Much has been said in the last few years about simplifying the federal tax code. While any effort to undertake such a task would no doubt be a hard-fought battle on the federal level, there is another aspect of this idea that is taking hold in the individual states. Many states have reduced and simplified their own tax code, or outright eliminated the income tax in their state. It has been a key factor in the economic growth some states are seeing. Oklahoma Governor Mary Fallin has introduced the Oklahoma Tax Reduction and Simplification Act to do that very thing. To that end, she wrote and op-ed for The Oklahoman that outlines her plan. (Because I am on her email list, I received a copy in my inbox.) As with any plan of this nature, it has its critics. Most of that criticism seems to be centered around the idea that the tax cuts will be funneled to the wealthy and to corporations, while eliminating tax breaks for the middle class. I’m not convinced that is the case, but the criticism doesn’t surprise me, given the fact that it is the liberals who are making those claims. At the very least, the plan deserves consideration and a closer look.
OP-ED by Oklahoma Governor Mary Fallin
Last week, I asked legislators to support me in implementing the most significant income tax reduction plan in state history: the Oklahoma Tax Reduction and Simplification Act.
Our plan is bold. It cuts income taxes by a significant amount for a majority of Oklahomans in every tax bracket and of every income level.
It is fast-acting. Our initial tax cuts would take place on Jan. 1, 2013.
It makes sense. Our plan takes Oklahoma’s outdated, seven-tiered system — which taxes the first dollar that every Oklahoman makes — and replaces it with three common-sense brackets. Married couples filing jointly making less than $30,000 would pay no income taxes, or zero percent. A couple making between $30,000 and $70,000 would pay a 2.25 percent tax rate, a significant reduction. Finally, those making more than $70,000 would be taxed at a rate of 3.5 percent, down from 5.25 percent.
Our tax proposal is also responsible. The plan sets the stage for the complete elimination of the income tax by proposing a quarter-point reduction in taxes each year after the initial cuts. However, those cuts are tied to a revenue growth trigger of 5 percent, meaning that if the state experiences a shortfall or another recession, it won’t be stripped of the revenue it needs to fund core services. Furthermore, our proposal is largely paid for by eliminating government waste as well as dozens of tax loopholes and tax credits, creating a system that benefits everyone as opposed to narrow special interests. Future economic growth — spurred by lower tax rates — will also help offset costs.

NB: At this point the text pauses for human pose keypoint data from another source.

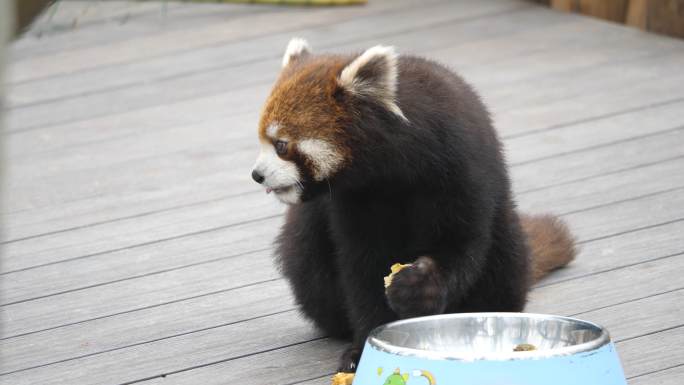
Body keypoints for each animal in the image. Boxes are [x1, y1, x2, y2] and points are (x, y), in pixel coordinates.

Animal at [248, 37, 576, 370]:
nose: (257, 175)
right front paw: (364, 347)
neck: (393, 169)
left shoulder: (459, 166)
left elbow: (463, 244)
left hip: (505, 235)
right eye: (263, 141)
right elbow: (362, 268)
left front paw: (418, 285)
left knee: (504, 255)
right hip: (305, 246)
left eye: (281, 145)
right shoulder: (356, 199)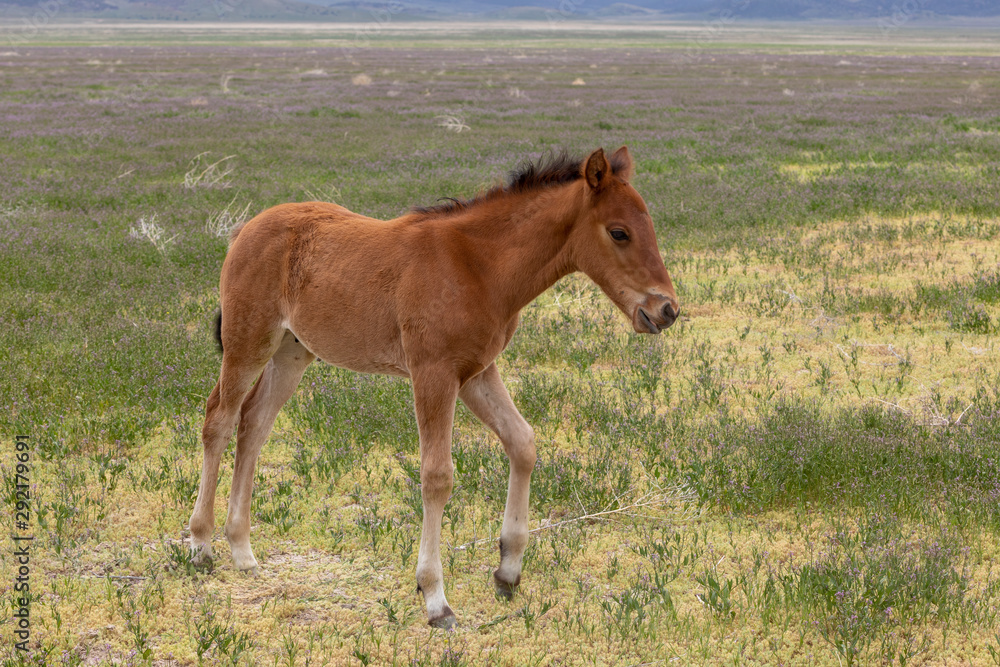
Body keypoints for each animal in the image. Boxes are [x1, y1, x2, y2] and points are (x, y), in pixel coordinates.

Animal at [188, 146, 680, 628]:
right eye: (619, 233)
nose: (667, 309)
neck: (478, 267)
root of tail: (245, 229)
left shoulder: (477, 372)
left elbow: (523, 443)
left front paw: (507, 571)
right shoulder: (434, 373)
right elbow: (437, 476)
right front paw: (434, 598)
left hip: (292, 352)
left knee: (254, 423)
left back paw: (243, 551)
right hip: (248, 342)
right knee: (220, 420)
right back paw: (202, 547)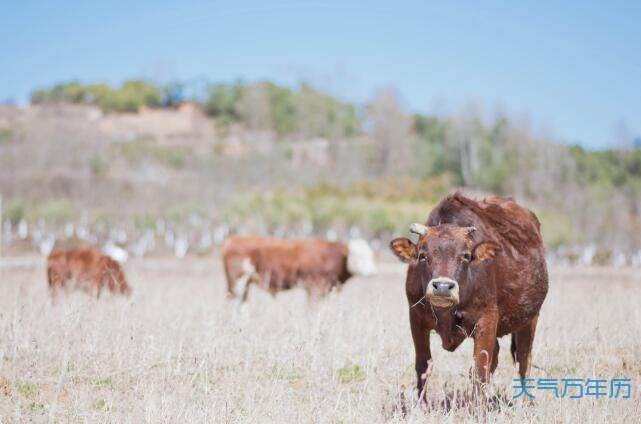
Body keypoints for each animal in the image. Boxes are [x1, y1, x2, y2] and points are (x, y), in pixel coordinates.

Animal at [220, 235, 376, 302]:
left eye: (371, 256)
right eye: (358, 256)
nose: (372, 271)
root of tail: (233, 238)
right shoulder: (315, 288)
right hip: (238, 281)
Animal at [388, 194, 548, 400]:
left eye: (465, 256)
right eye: (423, 255)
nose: (442, 287)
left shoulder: (487, 319)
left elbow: (480, 370)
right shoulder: (416, 319)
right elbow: (423, 366)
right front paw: (421, 404)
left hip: (530, 319)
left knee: (523, 361)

Finally, the Oklahoma Tax Reduction and Simplification Act is what I like to call a “game-changer.” By implementing our tax plan, we would immediately become a more attractive state to do business in. Oklahoma would have one of the lowest income tax rates in the country and the lowest in our region, second only to Texas.
Studies show that income tax levels can be an accurate predictor of job growth. As Americans for Prosperity reports, states with no income taxes have seen job growth of 4.7 percent over the last 10 years, while high-tax states have lost jobs at a rate of 2.9 percent.
Those statistics quantify what any small business owner knows in his gut: Higher taxes create an unfriendly climate for business, stifle expansion and job growth and can even force relocation. Lower taxes do just the opposite.
Despite the fact Oklahoma is experiencing a strong recovery and healthy economic growth, we cannot afford to be complacent. To our north, Kansas and Missouri are acting to reduce their income taxes. Texas already has none. Businesses will always have a choice.
We can make that choice an easy one. By embracing a simpler tax code that allows Oklahomans to keep more of their hard-earned money, we can set our state and our citizens on a path toward greater prosperity and attract greater investment and job growth from across the country.









It sure looks like a good plan to me, Larry. I wish you all good luck, in Oklahoma.
The states are pointing the way out of our self-created morass.
I had not heard of this. Thanks for the info!
I think it’s good and proper for the states to take the lead on things like this. That’s much better than allowing the federal government to dictate and mandate.
It doesn’t sound like the special interests who will be losing their tax credits and preferences have chimed in yet. I hope they do, and do so in a loud way, so they can be shut down loudly and quickly. It will be a great lesson for other states to follow. Good for OK…you’re fortunate to be in a state that initiates this from a position of fiscal strength.
I am with you on the special interests. No doubt, they will be raising a fuss when the full details of the plan are made public. When they do, I hope Governor Fallin and her staff stick to their guns. I think this will be a good thing for Oklahoma.
Sounds like a good plan Larry, hopefully other states will follow. If the federal government is unwilling to do this maybe the states will, it might be our only way out of this mess.
Very true, Steve. The states should lead the way, instead of bowing down completely to the mandates of the federal government.